Hoeffding's inequality \cite{hoeffding,wikihoeffding} gives us information concerning the cumulative size of the tails of probability distributions.  For the case of a binomial distribution $S\sim \text{B}(n,p)$ and $\epsilon>0$ we have the following result \cite{wikihoeffding}:
\begin{equation}\label{hoeff}
\mathbb{P}[S\leq n(p-\epsilon)]\leq \exp\left(-2\epsilon^2 n\right).
\end{equation}
On setting $p=\frac{1}{2}$, $n(p-\epsilon)=ra-1$ and $n=r(a+b)-1$, we obtain
\[\epsilon=\frac{r(b-a)+1}{2\big(r(a+b)-1\big)}\]
(noting that $b>a$, so that $\epsilon$ is indeed positive). Thus, from (\ref{hoeff}),
\begin{align*}
\mathbb{P}[S\leq ra-1]
&\leq \exp\left(-2\left(\frac{r(b-a)+1}{2\big(r(a+b)-1\big)}\right)^2 \big(r(a+b)-1\big)\right)\\
&=\exp\left(-\frac{\big(r(b-a)+1\big)^2}{2\big(r(a+b)-1\big)}\right).
\end{align*}
Since, for fixed $a$ and $b$,
\[ra \exp\left(-\frac{\big(r(b-a)+1\big)^2}{2\big(r(a+b)-1\big)}\right)\rightarrow 0\quad\text{as}\quad r\rightarrow\infty,\]
 it may be seen, from (\ref{tailbin}), that when $m$ and $n$ remain in proportion we have both
\[\frac{\mathbb{E}[X_{ra,rb}]}{2rb}\rightarrow 1\quad\text{and}\quad\mathbb{E}[X_{ra,rb}]-2rb\rightarrow 0\quad\text{as}\quad r\rightarrow \infty,\]
emphasizing here that the assumption $a<b$ is indeed necessary for this result to hold.  Thus $\big(\left\langle\mathbb{E}[X_{ra,rb}]\right\rangle\big)_{n\geq 1}$ is an eventually-linear sequence, exhibiting qualitatively similar behavior to the case in which $m$ was kept fixed.  To give an example, $\big(\left\langle\mathbb{E}[X_{20r,21r}]\right\rangle\big)_{n\geq 1}$ is linear from the 242nd term onwards.

# [Task set]
1) In the excerpt on Hoeffding's inequality, list every assignment made in the sentence that begins "On setting".
2) Extend the excerpt on Hoeffding's inequality with new text that follows on from its last sentence.
The items that come after this passage aren't needed for anything here.

# [Input data]

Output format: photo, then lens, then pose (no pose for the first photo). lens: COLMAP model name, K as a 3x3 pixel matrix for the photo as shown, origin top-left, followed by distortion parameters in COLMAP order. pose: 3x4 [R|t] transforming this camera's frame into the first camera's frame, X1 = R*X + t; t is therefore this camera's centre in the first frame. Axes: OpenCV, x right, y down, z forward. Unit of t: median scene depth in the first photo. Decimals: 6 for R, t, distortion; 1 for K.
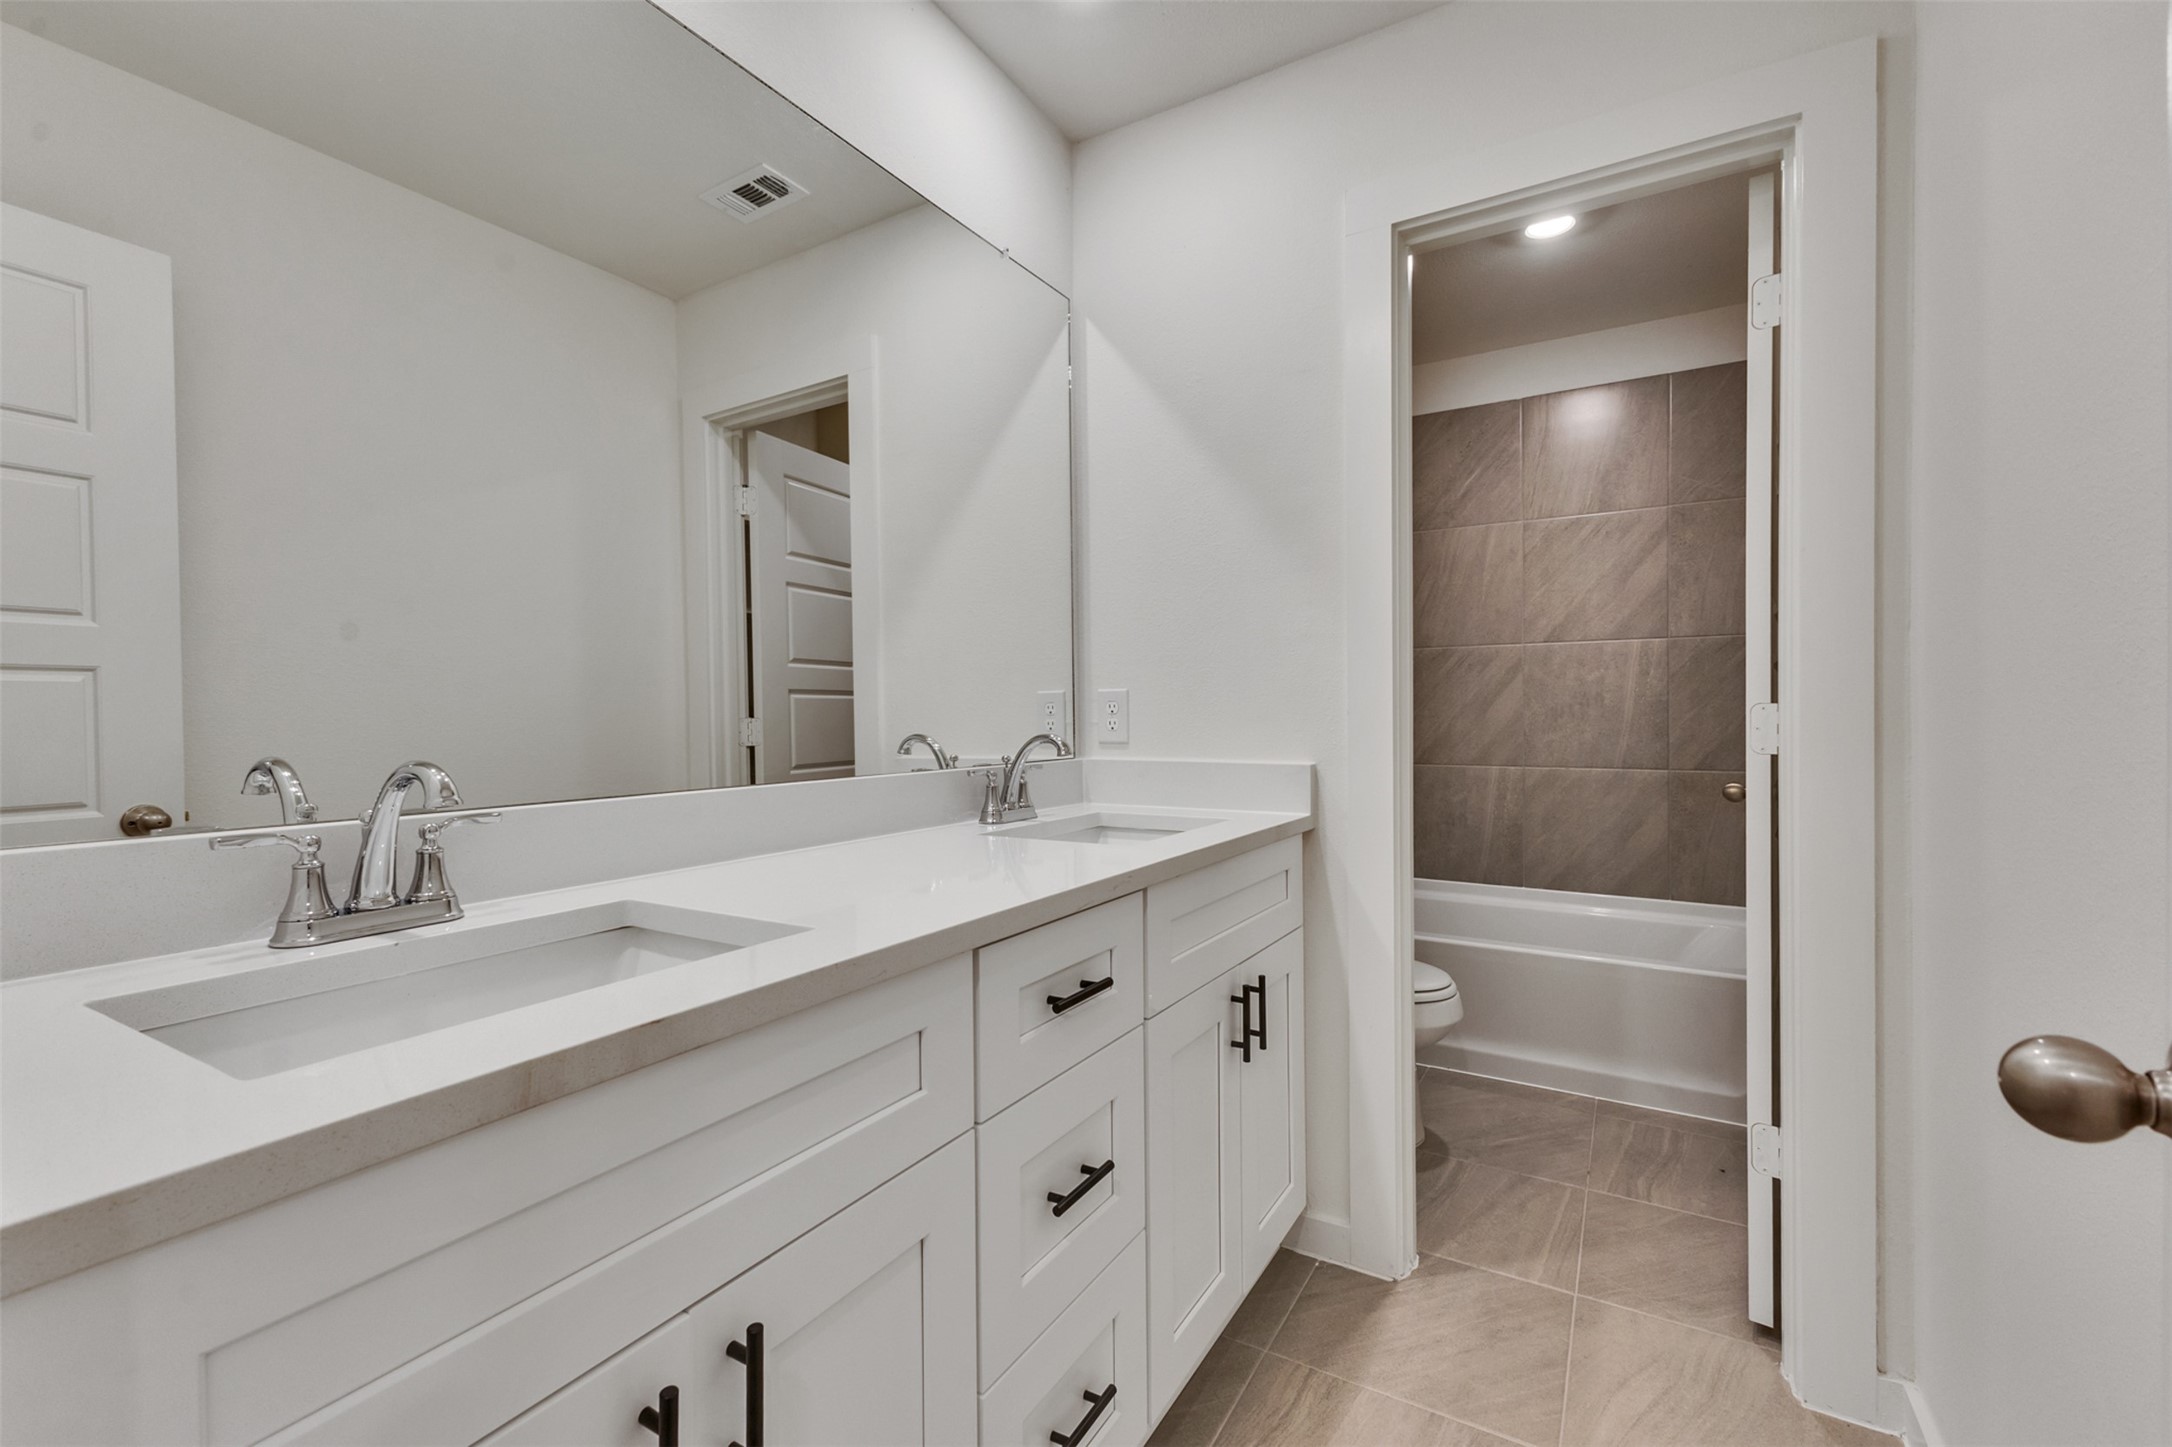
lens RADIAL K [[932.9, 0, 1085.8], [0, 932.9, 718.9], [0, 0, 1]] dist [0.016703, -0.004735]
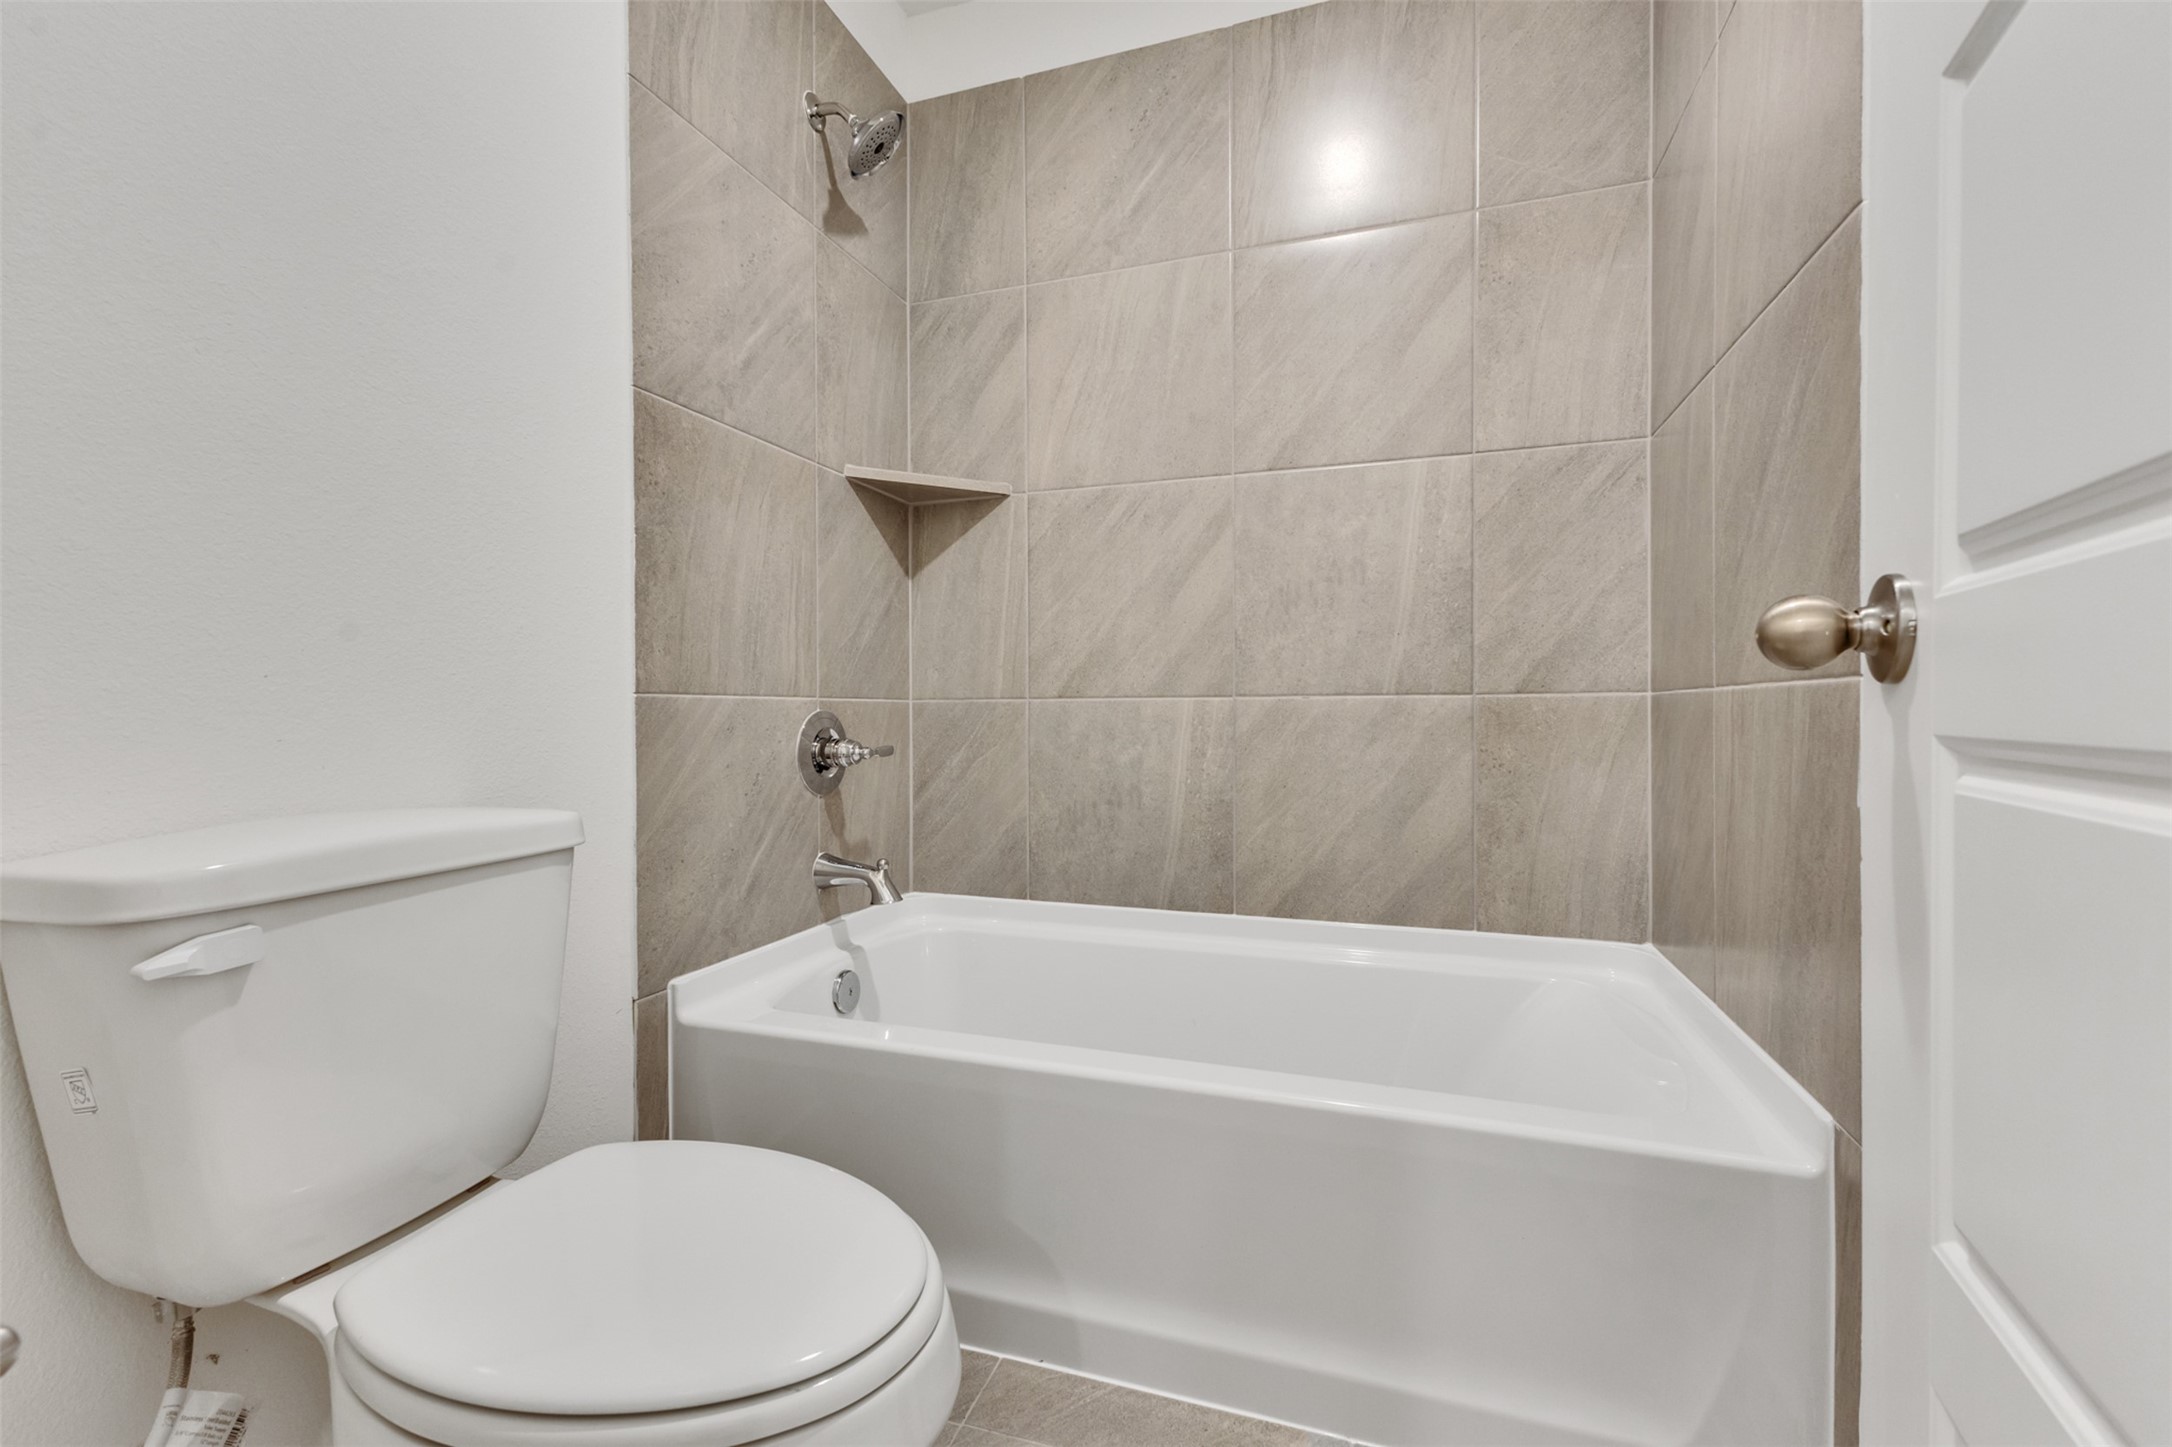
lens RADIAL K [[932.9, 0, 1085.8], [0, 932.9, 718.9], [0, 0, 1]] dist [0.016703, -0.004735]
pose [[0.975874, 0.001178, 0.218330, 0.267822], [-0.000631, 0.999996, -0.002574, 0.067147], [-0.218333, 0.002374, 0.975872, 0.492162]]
--
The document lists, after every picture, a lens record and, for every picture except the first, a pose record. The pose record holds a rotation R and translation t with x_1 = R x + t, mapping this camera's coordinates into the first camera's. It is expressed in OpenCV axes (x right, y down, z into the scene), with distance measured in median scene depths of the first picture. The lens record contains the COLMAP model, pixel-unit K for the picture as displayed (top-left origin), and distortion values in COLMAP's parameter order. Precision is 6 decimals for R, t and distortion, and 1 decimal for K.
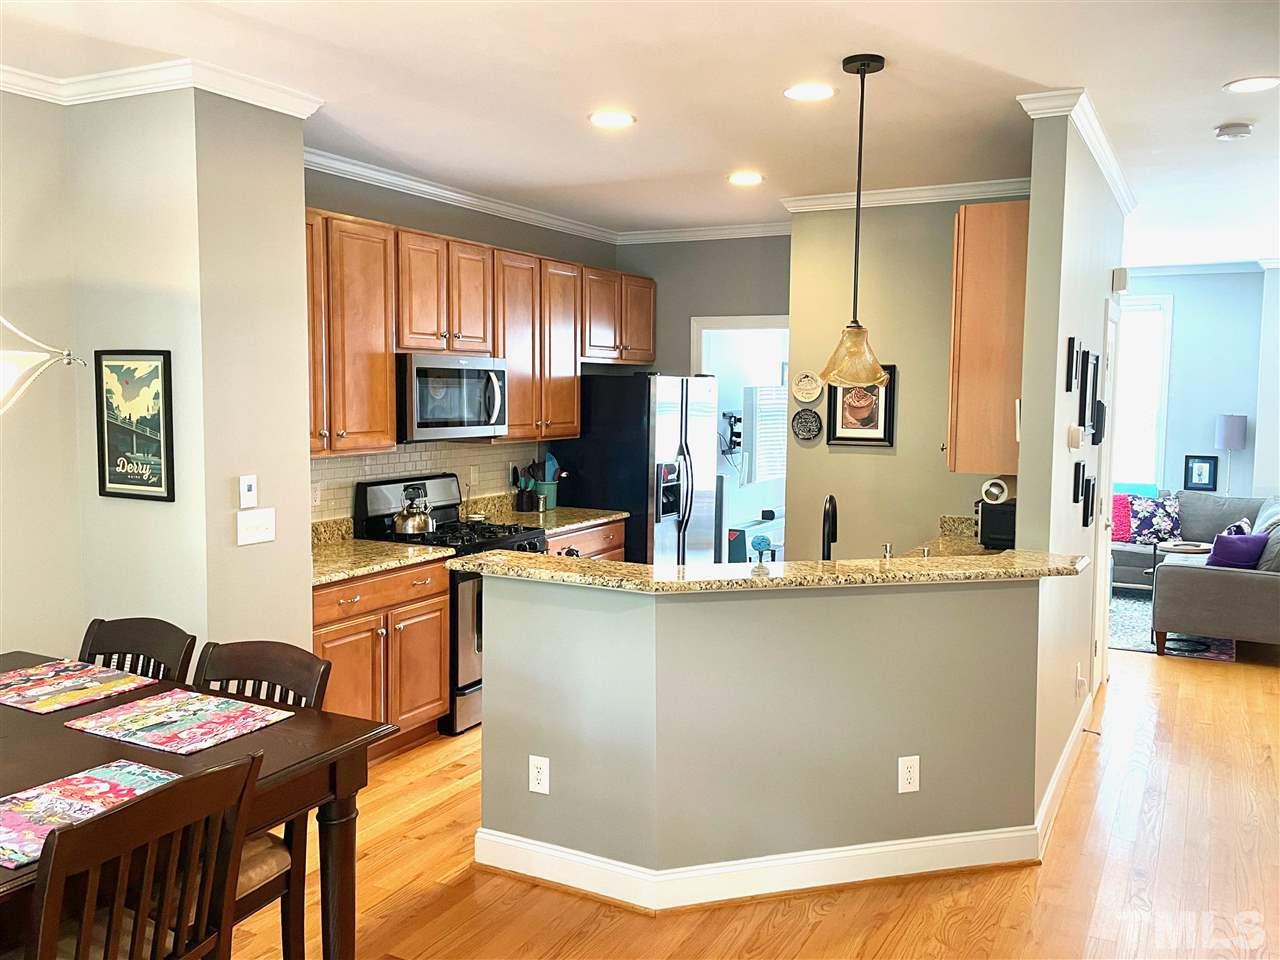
--
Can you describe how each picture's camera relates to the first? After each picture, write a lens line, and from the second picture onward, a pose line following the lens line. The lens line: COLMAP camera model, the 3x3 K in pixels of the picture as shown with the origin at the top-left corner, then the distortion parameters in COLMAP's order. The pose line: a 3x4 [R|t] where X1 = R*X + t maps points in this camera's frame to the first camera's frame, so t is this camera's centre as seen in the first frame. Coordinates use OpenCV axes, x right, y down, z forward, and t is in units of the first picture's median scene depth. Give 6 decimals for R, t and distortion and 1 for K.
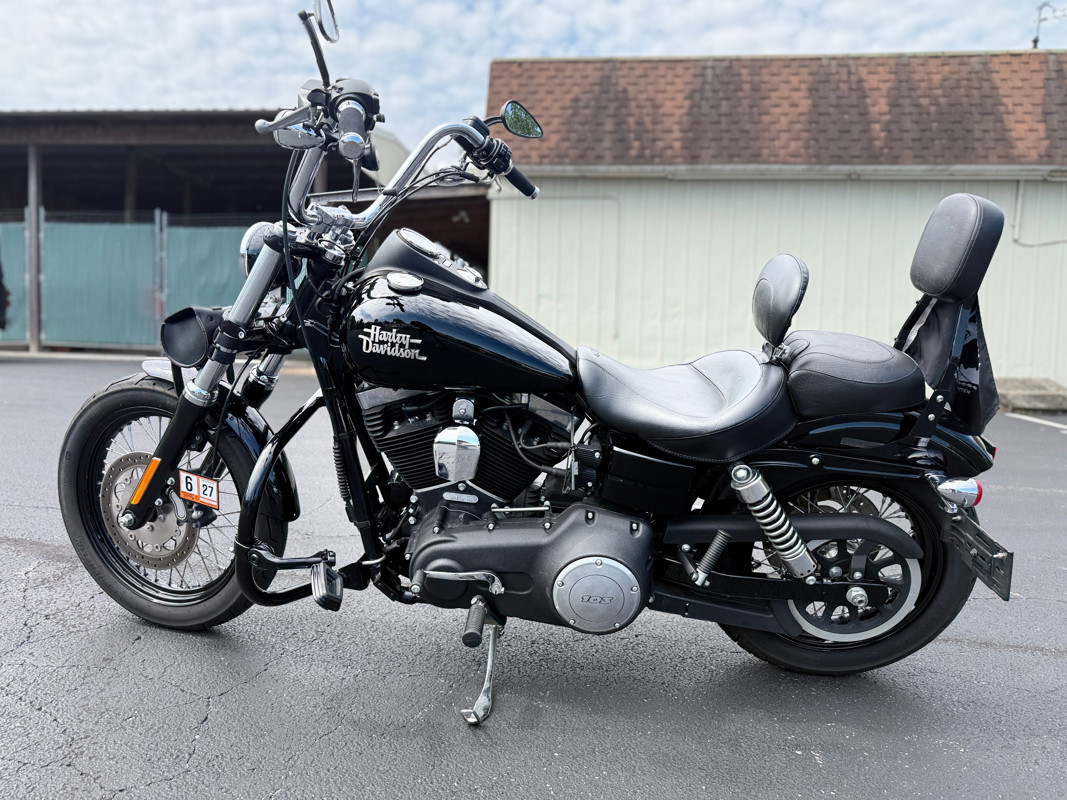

# [Task answers]
1)
- $p=\frac{1}{2}$
- $n(p-\epsilon)=ra-1$
- $n=r(a+b)-1$

2)
\section{The expectation as an infinite sum}\label{infsection}
We use the standard definition for expectation:
\begin{equation*}
\mathbb{E}[X]=\sum_x x\mathbb{P}[X=x]
\end{equation*}
in order to obtain an expression for $\mathbb{E}[X_{m,n}]$ comprising an infinite series.  Note that $X_{m,n}$ can take any integer value greater than or equal to $m+n$. To calculate the probability $\mathbb{P}[X_{m,n}=k]$ we first count the number of possible strings of length $k$ in an alphabet comprising two symbols that satisfy our requirements.  This number is then multiplied by $\frac{1}{2^k}$, as each outcome occurs with this probability. To this end, consider the last child born. If this was a boy, we require precisely $m-1$ boys in the first $k-1$, and if a girl, we require precisely $n-1$ girls in the first $k-1$. Thus the number we seek is ${{k-1} \choose {m-1}}+{{k-1} \choose {n-1}}$ and the expectation can be expressed as:
\begin{equation*}
\mathbb{E}[X_{m,n}]=\sum_{k=m+n}^\infty\frac{k}{2^k}\Bigg( {{k-1} \choose m-1}+{{k-1} \choose n-1}\Bigg).
\end{equation*}
Applying the identity ${{k-1} \choose m-1}=\frac{m}{k}{k \choose m}$ provides us with the alternative form:
\begin{equation}\label{infformula}
\mathbb{E}[X_{m,n}]=\sum_{k=m+n}^\infty\frac{1}{2^k}\Bigg( m{k \choose m}+n{k \choose n}\Bigg).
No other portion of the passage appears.